İliç'teki Çöpler Madeni için ÇED raporunda 'heyelan olmaz' denilmiş

İliç'teki maden projesiyle ilgili şimdiye kadar pek çok dava açan avukat Yıldırım, 2021 yılında şirket için verilen 'ÇED olumlu' kararında 'bölgede heyelan olmaz' denildiğini söyledi.

Fotoğraf: Arşiv
Google Haberlere Abone ol

DUVAR - Erzincan’ın İliç ilçesinde bulunan Çöpler Altın Madeni’nde meydana gelen facianın dördüncü gününde toprak altında kaşan 9 işçiye ulaşmak için çalışmalar devam ediyor.

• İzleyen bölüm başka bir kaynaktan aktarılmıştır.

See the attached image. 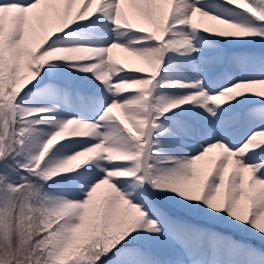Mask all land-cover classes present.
Segmentation results:
<instances>
[{
	"label": "rangeland",
	"instance_id": "1",
	"mask_svg": "<svg viewBox=\"0 0 264 264\" xmlns=\"http://www.w3.org/2000/svg\"><path fill=\"white\" fill-rule=\"evenodd\" d=\"M23 1L0 0V264H199V260L201 264L220 260L233 264L241 257L244 264H252L247 261L249 256L254 264L257 259L264 264V231L257 224L254 228L258 230H253L243 220H227L225 215L204 210L210 209L207 199L219 202L222 194L237 199L245 192L251 198L256 192L251 185L252 194L245 187L247 181L254 183L248 171L230 173L225 166L230 161L245 162L252 151L264 154V0H248L256 5V17L245 14L251 27L247 34H239L242 46L223 52L220 73L211 82L213 90L224 91L235 85L231 70L245 72L247 77L236 85L240 101L216 116L202 109L199 97L194 98L193 104L200 108L196 118L180 111L192 103L184 101L192 89L173 83L183 78L167 64L172 57L169 44L162 46L155 41L157 49L151 51L152 44L147 51L130 46L119 50V54L148 64L149 70L142 75L119 67L113 60L105 64L116 70L106 72L95 68L103 63L98 60L100 55L88 57L89 52L76 46H92L98 35L86 25L95 28L100 23L90 20L84 32L77 28L64 31L68 17L62 15L57 29L46 38L42 23L30 20V7L39 0ZM214 3L229 6L224 0ZM127 8V13L134 9L129 4ZM155 20V28L161 32L158 16ZM190 52L186 50L187 58H192ZM177 64L191 73L192 66ZM112 83L116 84L114 98L120 103L109 94L114 89ZM120 85L129 95L126 100L125 95H118ZM70 87L103 102L93 109L96 118L82 131L88 138H78L72 131L66 132L71 138L60 144H48L46 135L56 126L45 123L52 119L38 113L39 108L49 111L54 109L52 103H64L60 100ZM229 92L222 93L228 96ZM83 94L79 99L89 104ZM74 102L81 106V102ZM55 109L63 108L56 104ZM107 112L113 115L104 116ZM216 139L217 146H212L220 156L212 160L213 151L205 156L202 146ZM246 139L249 150L246 147L241 155L229 153L230 145ZM48 149L55 151L48 153ZM120 158H124L123 164ZM261 163L248 172L258 176L257 182L264 180L260 179L264 176ZM151 174L155 175L153 185L148 183ZM129 178L131 190H127ZM106 200L111 204L104 203ZM90 202L97 208L84 211ZM104 205L115 207L109 212ZM123 216V224L131 226L130 233L121 231L118 224ZM163 219L176 236L188 237L176 249L163 243ZM119 232L123 233L118 236L122 242H130L112 246L108 241L110 245L97 247L95 239L106 241ZM197 250L201 255L194 260Z\"/></svg>",
	"mask_w": 264,
	"mask_h": 264
},
{
	"label": "bare ground",
	"instance_id": "2",
	"mask_svg": "<svg viewBox=\"0 0 264 264\" xmlns=\"http://www.w3.org/2000/svg\"><path fill=\"white\" fill-rule=\"evenodd\" d=\"M224 2H227L229 6L226 8L219 7L217 3H214V0H56L50 3L38 1L30 7V20L34 23L36 21L42 23V32L46 37L57 29L56 25L62 15L64 18L68 17L63 25L64 31L73 28L80 30L90 20V22H97L96 24L100 23L99 27L92 29L93 34L98 35L92 46L87 47L78 43L76 46L84 52H89L88 57H92L95 53L100 55L98 60L100 58L103 63L96 65L103 70L107 69L106 72L116 70L105 64H110L112 60L119 67L123 66V68L141 73V75L149 70L148 64H143L137 57L119 54V50L126 46L147 51L152 44L151 51L153 47L157 49V44H154L155 41H158L162 46L169 43V50L173 54L172 58L178 61L183 58L186 49L191 51L192 58L188 60V63L191 64L193 73L186 74L184 70L176 67L178 64L167 63L173 71L183 78L182 82L174 83L182 85V87L186 86L190 91L192 89V92L184 97V101H192L193 97H199L202 101L200 104L202 109L208 114L217 116L218 113H221L217 110L218 105H221L223 112H225L229 104L237 100L240 101V98L236 95L237 89L229 92L228 96L220 94L222 91L213 90L212 79L220 73L223 52L226 49H238L242 46L238 40L239 34H247L251 27V23L245 18V14L249 13L253 18L256 17V5L248 0H224ZM127 4H131L134 8L141 7L144 12L137 9L127 13ZM145 13L148 14L146 18L144 17ZM55 14L58 20L54 18ZM155 16H158L162 23L161 32L155 28ZM253 18H249V20L255 22ZM103 19H105L104 23H101ZM204 20L210 25H205ZM29 31L32 30L29 29ZM142 32L147 35L141 34ZM23 69L21 68V70ZM230 73L232 81L236 82L235 85L240 84L241 82L238 81L247 77L245 72L236 71L235 73L231 70ZM187 79L190 81L185 82ZM209 93H213V95ZM208 99L212 100V106L208 104ZM213 101H217V105L213 104ZM197 109L200 108L191 103L180 111L189 113L188 116L196 118ZM242 145V148L247 147L249 150L248 142ZM209 151H213L212 160L220 156L216 147ZM256 157L257 155H251V160L243 164H234L230 161L231 164L228 162L225 166L226 170L230 173L240 171L241 174L242 172H250V169L260 162ZM248 172L247 176L251 177L254 183L251 184L247 181L245 187L250 188L248 191L251 194L253 188L249 185L256 190L251 195L253 196V201H251L253 204L250 205L251 202L229 197L220 199L222 204L211 202L212 209L205 210L223 209L227 213L225 216L228 219L236 222L243 220L245 221L243 224L248 223V226L253 230L256 229L254 226L257 224L256 226L263 232L264 182L261 180L257 182L256 176L249 175ZM257 183L258 185H255Z\"/></svg>",
	"mask_w": 264,
	"mask_h": 264
}]
</instances>
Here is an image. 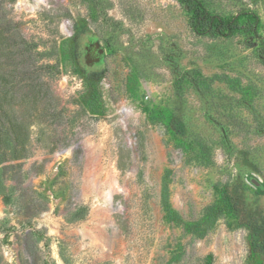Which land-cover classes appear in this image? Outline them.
Masks as SVG:
<instances>
[{
    "label": "rangeland",
    "instance_id": "obj_1",
    "mask_svg": "<svg viewBox=\"0 0 264 264\" xmlns=\"http://www.w3.org/2000/svg\"><path fill=\"white\" fill-rule=\"evenodd\" d=\"M36 1L0 0V264H264V0H202L260 39L181 0ZM86 139L125 189L103 244Z\"/></svg>",
    "mask_w": 264,
    "mask_h": 264
},
{
    "label": "bare ground",
    "instance_id": "obj_2",
    "mask_svg": "<svg viewBox=\"0 0 264 264\" xmlns=\"http://www.w3.org/2000/svg\"><path fill=\"white\" fill-rule=\"evenodd\" d=\"M46 0H37L34 5L31 6V8H34L38 6L41 2H45ZM66 27V24L64 25ZM120 112L123 114L122 121L124 124H127V117L134 113L130 107L123 106L120 110ZM88 151L95 152L97 149H100V153L98 155H93L92 162L93 167L98 172H104L106 175V179L102 180L100 178H91L89 179L88 187L91 189V195L93 196V201H95V209L94 214L95 216L100 217L101 221L98 224V226L95 228V230L88 231L89 234L93 237V242L103 244L106 242V238H108L107 233L103 227L104 224L111 225L114 229L115 233H118V228L114 225V220L112 219V213L122 208L121 205L118 207L115 206V195L125 190L124 187L121 185L117 172L113 166L103 167L101 165V157L100 155L104 152V145L102 143H98L97 145L94 144L91 140H84L83 141ZM98 146V147H97ZM94 149V150H93ZM71 149H68L67 151H70ZM261 186V185H260ZM55 226V224H53ZM54 231H56L55 227L53 228ZM114 238V237H113ZM112 241H114L112 239ZM63 264L62 262H60Z\"/></svg>",
    "mask_w": 264,
    "mask_h": 264
},
{
    "label": "trees",
    "instance_id": "obj_3",
    "mask_svg": "<svg viewBox=\"0 0 264 264\" xmlns=\"http://www.w3.org/2000/svg\"><path fill=\"white\" fill-rule=\"evenodd\" d=\"M181 2L191 13L190 24L197 34L230 36L238 29H245L255 38H262L258 34L259 17L253 12L223 16L210 11L202 0H181Z\"/></svg>",
    "mask_w": 264,
    "mask_h": 264
},
{
    "label": "water",
    "instance_id": "obj_4",
    "mask_svg": "<svg viewBox=\"0 0 264 264\" xmlns=\"http://www.w3.org/2000/svg\"><path fill=\"white\" fill-rule=\"evenodd\" d=\"M90 46H95L93 53H91L88 57V62H91L93 60L94 57H97L98 61H104L105 59V49L104 47L101 45L100 41L98 39L94 40L93 43L90 44ZM224 133L227 135V131L226 128L221 125ZM79 144V142H77L72 148L77 147ZM254 181L261 187L263 188L262 184L260 181H258L257 179H254Z\"/></svg>",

Maden sahasının Fırat Nehri’ne ve Munzur havzasına yakınlığı çevrede ciddi endişe yaratırken Türkiye Barolar Birliği Çevre ve Kent Komisyonu Üyesi avukat Barış Yıldırım Barış Yıldırım, göçük ile sadece siyanür ve sülfürik asit gibi ağır kimyasalların değil; civa, çinko, arsenik, asbest gibi ağır kimyasalların da toprağa, suya ve havaya temas ettiğini, bunun ekosistem, canlı yaşamı ve çevre sağlığı açısından mümkün olmayacak zararlar üreteceğini belirtti. 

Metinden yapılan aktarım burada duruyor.